▶ YOUR INSTRUCTIONS
Extract each line in the records below that contains the string "Electromagnetisme". Case counts.

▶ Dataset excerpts

BEGIN

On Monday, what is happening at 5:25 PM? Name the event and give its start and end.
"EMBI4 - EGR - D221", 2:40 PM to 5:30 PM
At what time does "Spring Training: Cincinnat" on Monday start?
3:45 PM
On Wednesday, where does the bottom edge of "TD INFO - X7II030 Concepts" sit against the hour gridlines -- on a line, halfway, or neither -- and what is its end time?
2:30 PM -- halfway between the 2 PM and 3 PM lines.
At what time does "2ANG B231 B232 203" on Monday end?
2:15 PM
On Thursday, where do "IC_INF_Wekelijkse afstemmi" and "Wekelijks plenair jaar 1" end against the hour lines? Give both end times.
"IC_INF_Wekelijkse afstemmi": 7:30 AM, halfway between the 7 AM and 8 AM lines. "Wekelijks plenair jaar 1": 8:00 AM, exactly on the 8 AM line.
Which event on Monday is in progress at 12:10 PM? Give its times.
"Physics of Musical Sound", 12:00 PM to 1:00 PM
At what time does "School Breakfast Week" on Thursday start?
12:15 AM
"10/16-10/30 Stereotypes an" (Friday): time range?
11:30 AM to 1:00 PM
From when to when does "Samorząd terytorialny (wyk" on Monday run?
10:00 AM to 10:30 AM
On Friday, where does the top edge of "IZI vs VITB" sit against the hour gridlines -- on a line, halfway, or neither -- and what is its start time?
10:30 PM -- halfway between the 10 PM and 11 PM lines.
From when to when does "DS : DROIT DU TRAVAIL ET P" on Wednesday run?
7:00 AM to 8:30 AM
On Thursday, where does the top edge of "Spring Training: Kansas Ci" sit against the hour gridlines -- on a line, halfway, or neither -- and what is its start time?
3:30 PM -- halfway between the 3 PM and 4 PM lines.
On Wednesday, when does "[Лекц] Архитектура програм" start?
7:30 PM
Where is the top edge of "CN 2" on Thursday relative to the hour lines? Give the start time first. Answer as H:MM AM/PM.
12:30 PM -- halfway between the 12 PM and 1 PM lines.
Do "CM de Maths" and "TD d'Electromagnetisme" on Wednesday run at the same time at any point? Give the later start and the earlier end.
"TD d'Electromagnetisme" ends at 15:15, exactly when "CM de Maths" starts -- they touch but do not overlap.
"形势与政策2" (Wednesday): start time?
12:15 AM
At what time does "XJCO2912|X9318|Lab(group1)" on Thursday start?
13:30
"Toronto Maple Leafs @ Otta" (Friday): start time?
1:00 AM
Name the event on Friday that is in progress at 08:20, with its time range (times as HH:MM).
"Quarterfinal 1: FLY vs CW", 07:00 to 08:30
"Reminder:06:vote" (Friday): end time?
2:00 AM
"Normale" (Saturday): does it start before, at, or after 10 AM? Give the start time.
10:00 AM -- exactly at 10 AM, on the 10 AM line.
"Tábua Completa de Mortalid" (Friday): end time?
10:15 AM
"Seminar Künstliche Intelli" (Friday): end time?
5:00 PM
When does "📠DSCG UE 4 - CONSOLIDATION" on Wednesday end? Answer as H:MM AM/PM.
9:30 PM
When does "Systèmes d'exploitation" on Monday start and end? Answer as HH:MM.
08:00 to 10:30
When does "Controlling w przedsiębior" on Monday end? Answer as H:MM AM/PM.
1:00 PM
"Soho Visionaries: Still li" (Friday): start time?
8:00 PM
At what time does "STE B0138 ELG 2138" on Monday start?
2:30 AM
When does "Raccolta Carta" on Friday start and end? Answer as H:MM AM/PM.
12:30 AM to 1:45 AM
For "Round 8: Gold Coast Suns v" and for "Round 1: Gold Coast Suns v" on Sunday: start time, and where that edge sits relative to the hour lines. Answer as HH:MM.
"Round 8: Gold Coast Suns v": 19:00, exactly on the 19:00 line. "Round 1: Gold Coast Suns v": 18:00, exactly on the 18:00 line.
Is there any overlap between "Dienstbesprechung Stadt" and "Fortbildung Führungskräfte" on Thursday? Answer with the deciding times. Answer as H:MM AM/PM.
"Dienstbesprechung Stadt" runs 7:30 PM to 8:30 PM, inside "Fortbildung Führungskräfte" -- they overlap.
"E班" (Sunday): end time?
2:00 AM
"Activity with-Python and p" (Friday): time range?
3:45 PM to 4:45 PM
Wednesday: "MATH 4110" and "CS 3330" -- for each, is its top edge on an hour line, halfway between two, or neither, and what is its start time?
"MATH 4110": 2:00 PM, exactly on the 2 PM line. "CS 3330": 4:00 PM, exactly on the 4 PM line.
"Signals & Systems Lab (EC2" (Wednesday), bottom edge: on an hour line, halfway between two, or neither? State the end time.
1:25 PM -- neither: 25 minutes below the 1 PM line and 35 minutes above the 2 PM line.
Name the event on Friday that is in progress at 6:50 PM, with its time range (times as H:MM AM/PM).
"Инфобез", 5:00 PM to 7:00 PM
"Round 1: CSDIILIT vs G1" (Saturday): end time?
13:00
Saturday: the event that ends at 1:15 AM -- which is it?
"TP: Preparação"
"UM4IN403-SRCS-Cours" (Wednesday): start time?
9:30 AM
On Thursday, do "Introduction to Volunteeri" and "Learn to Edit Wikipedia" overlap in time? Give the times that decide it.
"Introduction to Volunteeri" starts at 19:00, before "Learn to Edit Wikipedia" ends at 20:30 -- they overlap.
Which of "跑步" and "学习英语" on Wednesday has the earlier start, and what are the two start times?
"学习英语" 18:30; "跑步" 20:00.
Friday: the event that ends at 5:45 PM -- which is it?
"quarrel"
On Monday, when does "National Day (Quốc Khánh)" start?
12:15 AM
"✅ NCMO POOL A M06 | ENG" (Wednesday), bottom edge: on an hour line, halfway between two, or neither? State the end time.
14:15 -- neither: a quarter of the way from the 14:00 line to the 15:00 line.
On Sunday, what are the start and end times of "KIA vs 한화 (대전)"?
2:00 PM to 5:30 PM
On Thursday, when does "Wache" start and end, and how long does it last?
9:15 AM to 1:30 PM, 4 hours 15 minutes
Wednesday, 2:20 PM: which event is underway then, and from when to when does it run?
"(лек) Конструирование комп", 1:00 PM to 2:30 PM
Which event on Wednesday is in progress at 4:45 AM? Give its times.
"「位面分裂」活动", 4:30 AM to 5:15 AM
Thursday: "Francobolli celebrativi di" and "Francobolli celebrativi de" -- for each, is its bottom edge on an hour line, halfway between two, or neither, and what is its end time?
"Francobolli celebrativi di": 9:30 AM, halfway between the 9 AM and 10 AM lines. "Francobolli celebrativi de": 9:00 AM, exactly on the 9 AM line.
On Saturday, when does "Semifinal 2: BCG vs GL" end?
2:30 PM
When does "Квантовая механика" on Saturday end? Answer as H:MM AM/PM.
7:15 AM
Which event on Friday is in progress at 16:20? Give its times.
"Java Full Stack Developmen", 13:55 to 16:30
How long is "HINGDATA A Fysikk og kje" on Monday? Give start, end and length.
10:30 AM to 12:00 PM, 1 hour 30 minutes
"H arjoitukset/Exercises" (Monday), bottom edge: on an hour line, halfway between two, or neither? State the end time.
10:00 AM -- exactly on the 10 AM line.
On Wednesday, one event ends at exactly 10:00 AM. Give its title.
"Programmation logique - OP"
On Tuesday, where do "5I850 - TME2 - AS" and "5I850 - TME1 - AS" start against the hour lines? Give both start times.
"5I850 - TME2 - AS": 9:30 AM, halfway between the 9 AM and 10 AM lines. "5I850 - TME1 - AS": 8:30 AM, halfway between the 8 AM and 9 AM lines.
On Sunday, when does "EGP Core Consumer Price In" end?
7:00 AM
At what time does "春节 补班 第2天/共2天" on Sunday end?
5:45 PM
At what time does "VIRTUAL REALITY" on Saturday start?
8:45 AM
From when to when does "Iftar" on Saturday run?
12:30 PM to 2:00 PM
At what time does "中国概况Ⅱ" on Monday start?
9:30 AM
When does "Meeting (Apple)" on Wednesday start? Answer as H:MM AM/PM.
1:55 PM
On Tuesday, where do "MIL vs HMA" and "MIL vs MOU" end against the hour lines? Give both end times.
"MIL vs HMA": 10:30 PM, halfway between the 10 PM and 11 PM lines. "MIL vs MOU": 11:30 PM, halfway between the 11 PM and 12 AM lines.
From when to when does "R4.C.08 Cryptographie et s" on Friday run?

END

▶ WRITTEN SOLUTION
Do "CM de Maths" and "TD d'Electromagnetisme" on Wednesday run at the same time at any point? Give the later start and the earlier end.
"TD d'Electromagnetisme" ends at 15:15, exactly when "CM de Maths" starts -- they touch but do not overlap.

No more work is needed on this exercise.